Parmi les exemples de cas controversés et emblématiques, nous pouvons citer le cas du célèbre DJ, producteur de disques, musicien et compositeur suédois Tim Bergling, connu professionnellement sous le nom de Avicii, qui est mort à 28 ans. L'un de ses collaborateurs les plus connus, Aloe Blacc, pour rendre hommage à l'artiste, a interprété et enregistré le succès d'Avicii "Wake Me Up" en anglais, mandarin, espagnol, italien et français. Aloe Blacc a fait appel à Respeecher et Metaphysic.ai.
Le clonage vocal propulsé par IA de Respeecher a permis de synthétiser la voix pour produire un son qui correspondait à la voix de Blacc, en préservant tous les accents émotionnels de la chanson qui a été enregistrée à l'origine mais dans autant de langues qu'il le souhaitait. Un autre exemple, qui remonte déjà à plusieurs années, et est exposé sur la page de Respeecher comme un cas représentatif, est le film In Event of Moon Disaster, un court-métrage documentaire qui explore une réalité alternative dans laquelle la mission Apollo 11 échoue et les astronautes Neil Armstrong et Buzz Aldrin meurent sur la Lune. Utilisant la technologie deepfake, le documentaire recrée un discours fictif de l'ancien président Richard Nixon. Le film a été créé par le Centre de Virtualité Avancée du MIT et Respeecher, qui a généré une version synthétique de la voix de Nixon basée sur des enregistrements d'archives.
Audio IA au Parlement de Taïwan
De nombreuses entreprises offrent actuellement la conversion de texte en voix, parmi elles ElevenLabs est une entreprise de recherche et d'implémentation d'audio de IA qui annonce sur sa page avoir utilisé de l'audio de IA au Parlement de Taïwan.
Au parlement de Taïwan, la législatrice Dra. Chen Ching-Hui a temporairement perdu sa voix avant une session cruciale. Grâce à la technologie de clonage vocal de ElevenLabs, son collègue Dr. Ju Chun Ko et son équipe ont utilisé des enregistrements antérieurs de la Dra. Chen pour créer rapidement un clone vocal qui correspondait étroitement à son ton naturel. Le défi n'était pas seulement technologique. Les règles du parlement stipulent que pour que les déclarations soient incluses dans les registres officiels, elles doivent être prononcées à haute voix. Ainsi, la réplique de sa voix lui a permis de réaliser l'interpellation. Cet usage pionnier de l'IA a marqué un tournant dans l'histoire parlementaire et a ouvert des débats sur son application future dans les procédures législatives. Le Dr. Ko prévoit d'enseigner aux jeunes leaders comment tirer parti de cette technologie dans la politique.

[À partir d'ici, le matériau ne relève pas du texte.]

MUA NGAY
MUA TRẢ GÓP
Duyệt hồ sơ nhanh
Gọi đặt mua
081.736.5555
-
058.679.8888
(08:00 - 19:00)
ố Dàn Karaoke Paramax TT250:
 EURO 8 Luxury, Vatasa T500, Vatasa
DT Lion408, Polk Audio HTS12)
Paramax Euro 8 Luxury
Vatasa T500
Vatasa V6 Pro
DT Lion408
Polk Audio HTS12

L'intelligence artificielle amplifie nos capacités, mais ne nous remplace pas. Comme tous les outils que l'humanité a développés, du feu à l'écriture, l'IA reflète et renforce nos décisions, sans être autonome. Les prompts que nous utilisons pour diriger ces machines sont une forme moderne de langage, où la précision humaine est la clé pour obtenir des résultats de qualité. Cependant, la sophistication croissante de ces technologies, comme le clonage vocal ou les deepfakes, ouvre de nouvelles frontières éthiques et des risques de manipulation. La question n'est pas de savoir si l'IA remplacera notre créativité, mais comment nous choisirons de l'utiliser. Au final, l'intelligence humaine reste le pivot central de ce processus, et notre responsabilité est de la guider vers des fins qui enrichissent notre société et ne la nuisent pas.